The two-party version of quantum neural networks seems artificial to me. The data and parameters of each single unitary operator might be stored distributively between parties, just like in problem 7 of linear classification, where data x and y are assigned to Alice and Bob.

The motivation for the model is the structure of distributed classical neural networks. Note that pipeline parallelism is standard in training of large models, and is particularly useful in cases where the hardware is heterogeneous and one wants to sparsely activate subsets of a large model. We believe our distributed quantum model is the natural quantum analog of this type of neural network. Indeed the expressivity of such models is unclear, which is why we additionally consider a specific class of graph neural networks in Section 4, for which the communication advantage holds.

评论

Thank you for the response. Indeed the classical neural networks can be expressed as quantum circuits, but I am not sure whether converting classical neural networks into quantum circuits introduces much additional communication in your distributed setting.

评论

In our setting, each party constructs a set of unitaries locally, requiring no communication. Note that each unitary can be arbitrarily complex, since this is done locally. Each unitary can also be a nonlinear function of classical data or model parameters. The total communication complexity of inference will then scale linearly with the number of times the quantum state encoding the features has to be transferred back and forth between the players when evaluating the resulting circuit.

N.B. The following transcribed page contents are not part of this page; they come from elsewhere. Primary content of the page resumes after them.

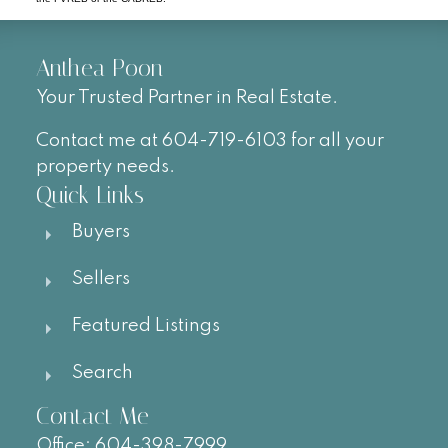
Anthea Poon
Your Trusted Partner in Real Estate.
Contact me at 604-719-6103 for all your
property needs.
Quick Links
Buyers
Sellers
Featured Listings
Search
Contact Me
Office:
604-
398-7999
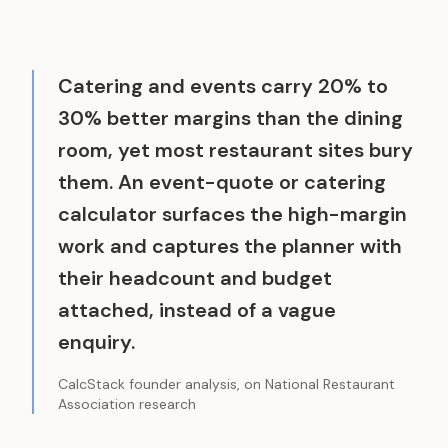
Catering and events carry 20% to
30% better margins than the dining
room, yet most restaurant sites bury
them. An event-quote or catering
calculator surfaces the high-margin
work and captures the planner with
their headcount and budget
attached, instead of a vague
enquiry.
CalcStack founder analysis, on National Restaurant
Association research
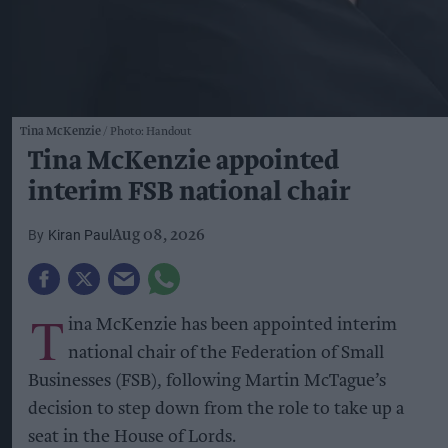
Tina McKenzie
Photo: Handout
Tina McKenzie appointed
interim FSB national chair
Kiran Paul
Aug 08, 2026
T
ina McKenzie has been appointed interim
national chair of the Federation of Small
Businesses (FSB), following Martin McTague’s
decision to step down from the role to take up a
seat in the House of Lords.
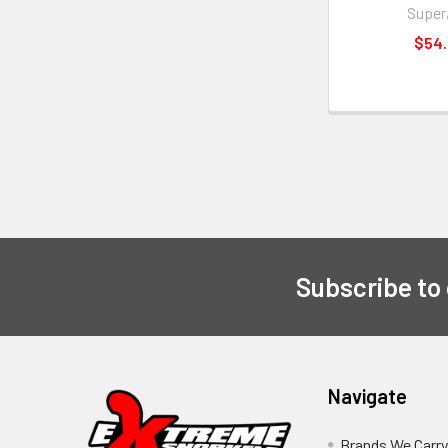
Supe
$54
Subscribe to
Navigate
Brands We Carr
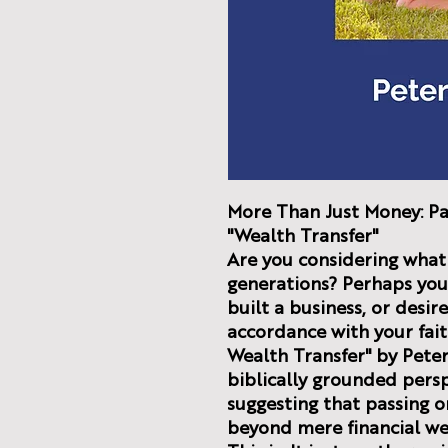
More Than Just Money: Pa
"Wealth Transfer"
Are you considering what 
generations? Perhaps you'
built a business, or desi
accordance with your fai
Wealth Transfer" by Peter
biblically grounded perspe
suggesting that passing o
beyond mere financial we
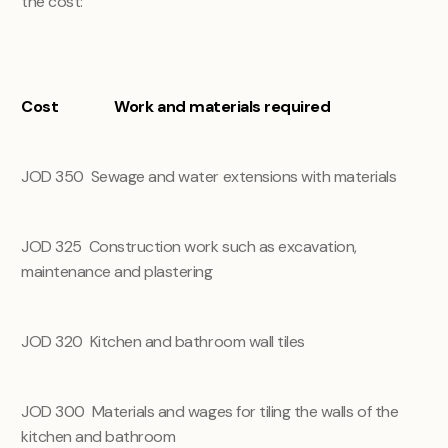
the cost:
Cost
Work and materials required
JOD 350
Sewage and water extensions with materials
JOD 325
Construction work such as excavation,
maintenance and plastering
JOD 320
Kitchen and bathroom wall tiles
JOD 300
Materials and wages for tiling the walls of the
kitchen and bathroom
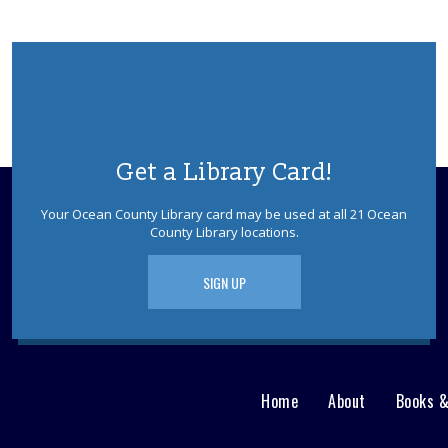
Get a Library Card!
Your Ocean County Library card may be used at all 21 Ocean
County Library locations.
SIGN UP
Home
About
Books 
Main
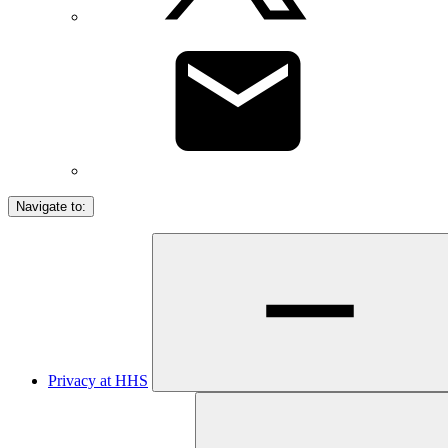
Navigate to:
Privacy at HHS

A possible concern here is that it might be hard to construct expressive models in this way, or models that approximate the action of realistic classical neural networks. We show in section 4 however that for certain classes of graph GNNs, models of this form require only a single round of communication to run inference and are expressive enough to perform well on standard benchmarks.

作者回复

We thank the reviewers for their helpful comments and endorsement of the work. We will respond to individual reviewers below.

最终决定

This paper studied distributed inference and learning in the setting of quantum computing. In particular, exponential quantum communication advantage is proved, and experiments also supported the theoretical claims. The review scores are unianimously positive and the decision is to accept this paper at NeurIPS 2024. For the final version, the authors should carefully incorporate all the points raised during rebuttal for better clarification.